__DATA RECORDS__:
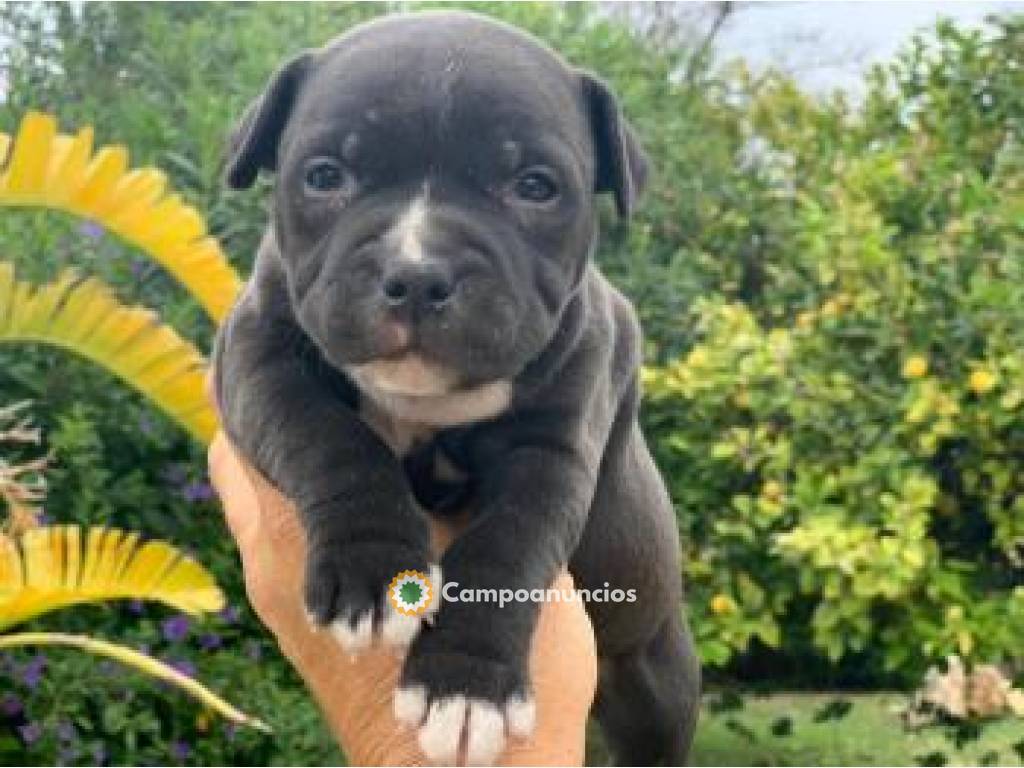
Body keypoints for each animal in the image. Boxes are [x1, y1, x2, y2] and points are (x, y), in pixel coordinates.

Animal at [211, 9, 700, 765]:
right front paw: (375, 567)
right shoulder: (254, 357)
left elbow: (507, 544)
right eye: (324, 176)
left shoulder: (552, 452)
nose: (416, 274)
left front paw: (465, 689)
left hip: (658, 680)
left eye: (535, 186)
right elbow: (326, 434)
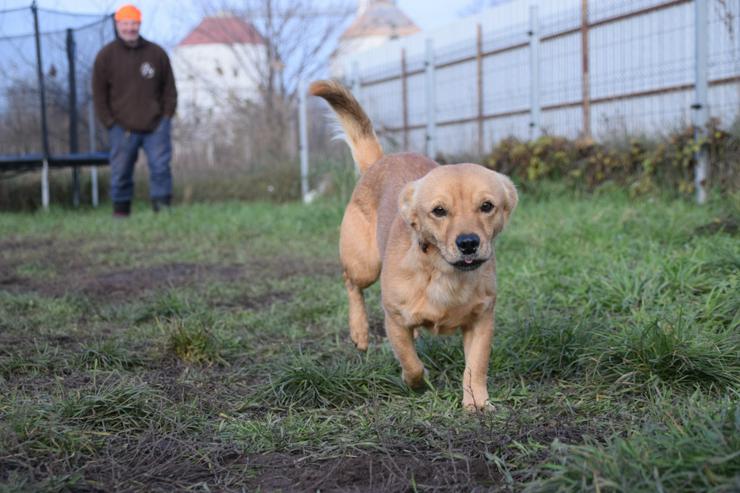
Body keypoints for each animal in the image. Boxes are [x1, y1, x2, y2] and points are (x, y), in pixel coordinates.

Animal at [310, 81, 516, 412]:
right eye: (439, 211)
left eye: (487, 206)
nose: (468, 243)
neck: (445, 274)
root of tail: (380, 160)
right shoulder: (394, 320)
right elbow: (411, 362)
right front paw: (416, 382)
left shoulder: (481, 321)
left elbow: (476, 367)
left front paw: (477, 402)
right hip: (364, 265)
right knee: (351, 285)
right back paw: (359, 332)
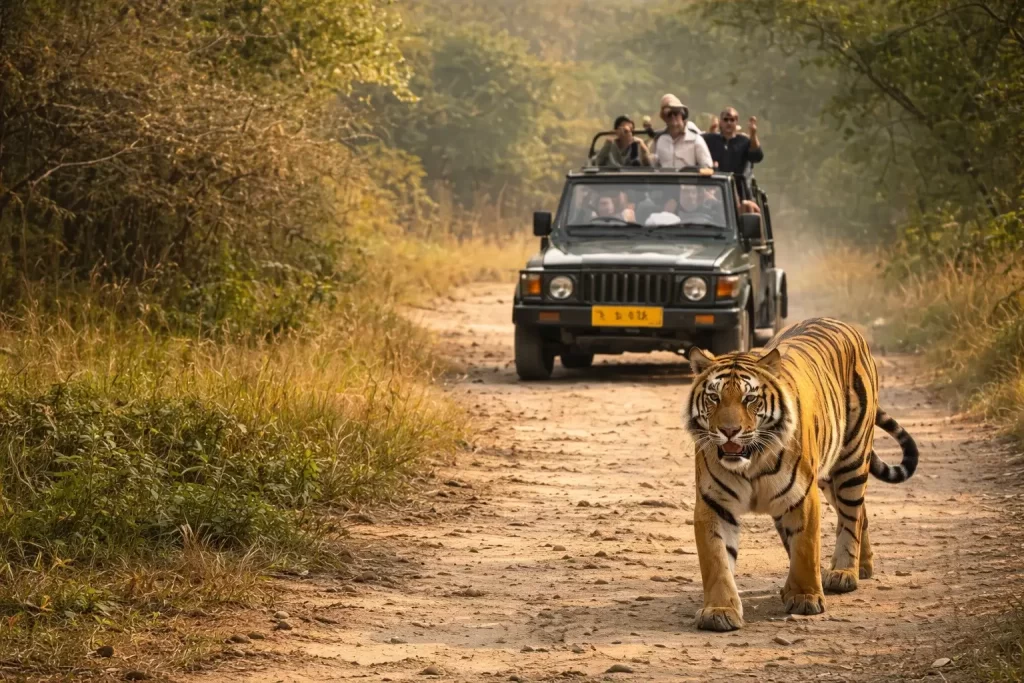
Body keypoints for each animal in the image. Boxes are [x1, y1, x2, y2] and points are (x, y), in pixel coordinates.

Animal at [684, 317, 919, 632]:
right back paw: (863, 565)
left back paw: (845, 572)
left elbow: (805, 547)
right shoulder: (714, 503)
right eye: (713, 397)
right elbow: (716, 560)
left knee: (852, 517)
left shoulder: (802, 495)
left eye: (750, 399)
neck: (751, 461)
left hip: (851, 460)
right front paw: (719, 610)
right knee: (860, 514)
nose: (729, 431)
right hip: (829, 476)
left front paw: (806, 597)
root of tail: (839, 322)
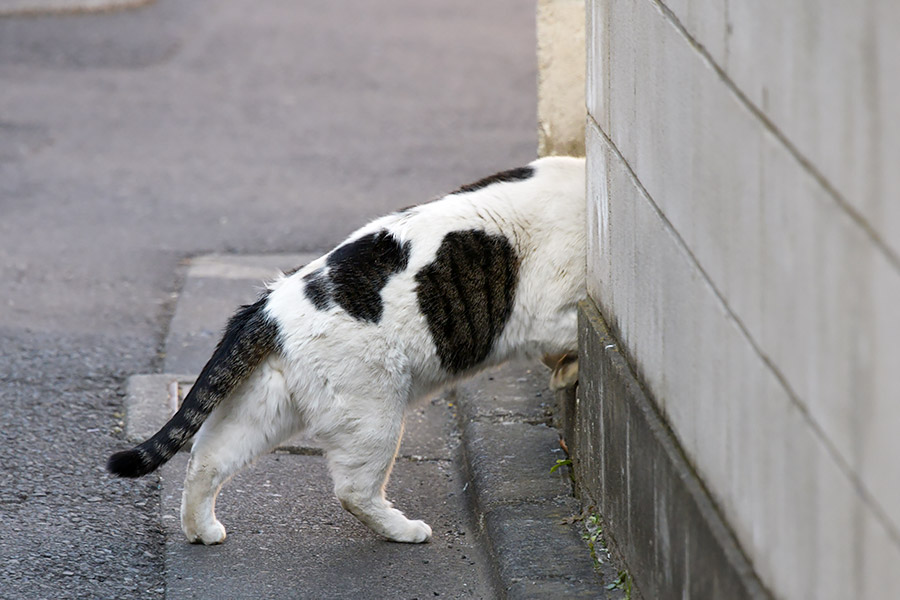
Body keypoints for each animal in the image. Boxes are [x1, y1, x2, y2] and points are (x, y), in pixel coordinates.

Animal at [107, 155, 584, 544]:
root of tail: (267, 308)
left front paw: (562, 371)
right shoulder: (546, 312)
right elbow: (575, 331)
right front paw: (569, 370)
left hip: (265, 409)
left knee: (205, 459)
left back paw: (201, 530)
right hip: (373, 414)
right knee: (353, 492)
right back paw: (403, 530)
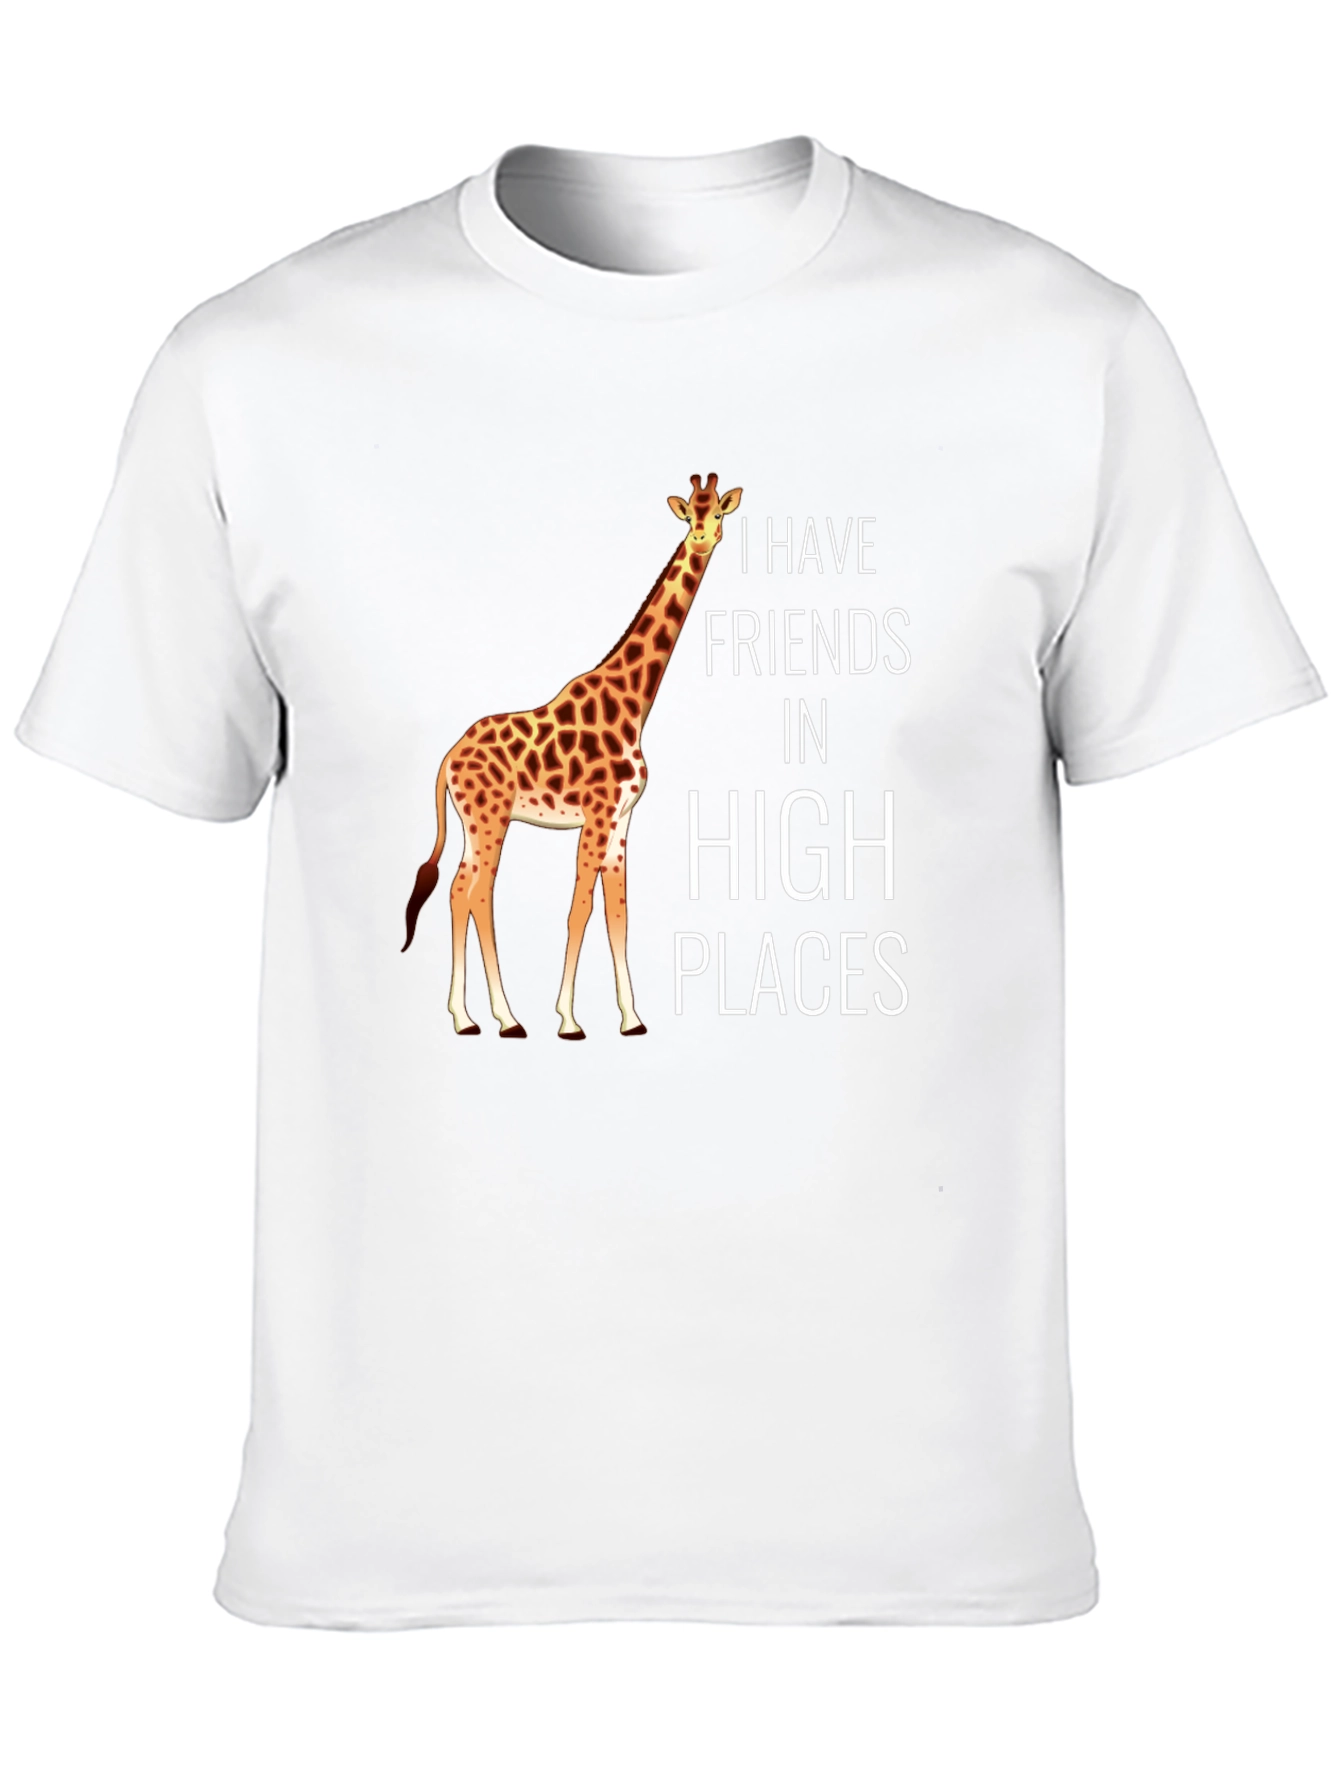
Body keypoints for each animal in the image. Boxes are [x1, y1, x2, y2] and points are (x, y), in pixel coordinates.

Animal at [401, 472, 743, 1040]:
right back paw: (504, 1018)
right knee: (477, 893)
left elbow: (618, 914)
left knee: (457, 890)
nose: (701, 539)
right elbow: (579, 910)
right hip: (491, 820)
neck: (634, 704)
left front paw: (631, 1018)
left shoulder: (622, 822)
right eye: (690, 514)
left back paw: (469, 1017)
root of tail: (448, 759)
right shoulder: (598, 817)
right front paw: (567, 1020)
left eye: (717, 513)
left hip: (475, 823)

__TASK DETAILS__:
Looking at the records above, state the number of lines where the word "shoulder" occurs, and write nothing beyond it.

__SOLUTION__:
9